**Work item:**
Your answer must be the lines from the one containing "right elbow: (249, 288)" through the last line of the records below, copied exactly, with the pictures left out.

===== Data provided =====

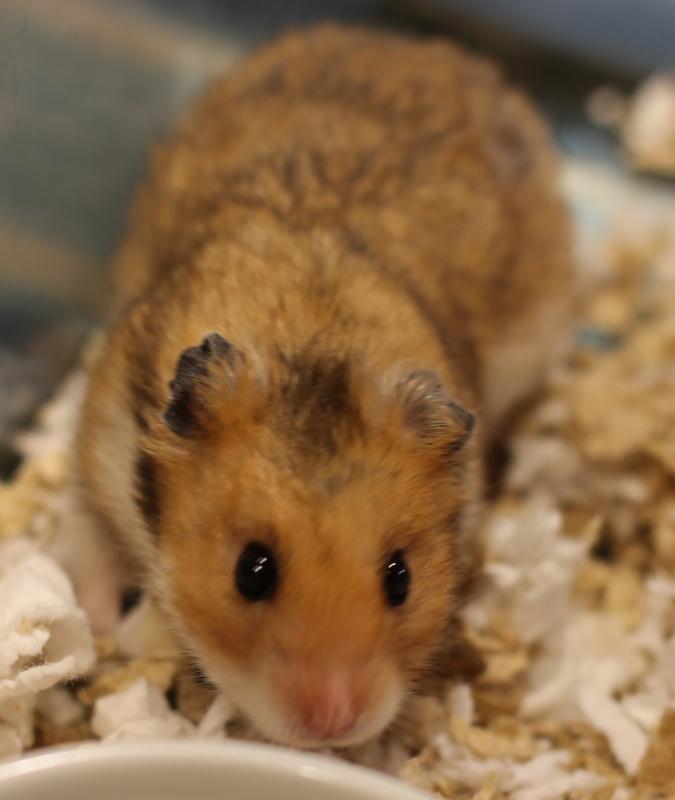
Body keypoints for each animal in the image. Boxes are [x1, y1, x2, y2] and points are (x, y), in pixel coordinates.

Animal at [76, 24, 574, 748]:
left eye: (400, 577)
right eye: (251, 571)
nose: (335, 722)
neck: (313, 335)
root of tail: (402, 40)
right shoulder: (100, 442)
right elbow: (87, 543)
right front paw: (103, 632)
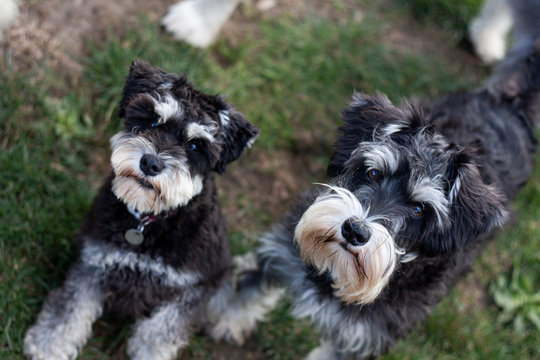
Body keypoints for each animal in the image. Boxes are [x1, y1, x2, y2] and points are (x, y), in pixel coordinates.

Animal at [24, 59, 260, 360]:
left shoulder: (190, 287)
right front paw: (48, 344)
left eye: (196, 145)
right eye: (152, 120)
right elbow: (70, 308)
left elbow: (160, 332)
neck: (150, 222)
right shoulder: (93, 262)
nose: (150, 163)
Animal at [214, 1, 540, 358]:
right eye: (372, 172)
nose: (355, 231)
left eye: (419, 210)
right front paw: (228, 320)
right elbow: (249, 288)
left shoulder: (363, 339)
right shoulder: (281, 255)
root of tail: (511, 107)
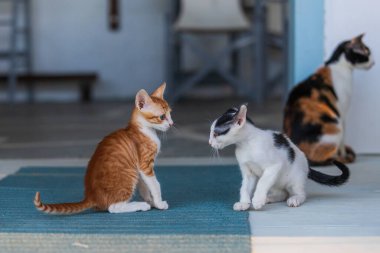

=====

**Your solution:**
right elbow: (249, 288)
left shoulder: (363, 339)
right shoulder: (281, 255)
root of tail: (511, 107)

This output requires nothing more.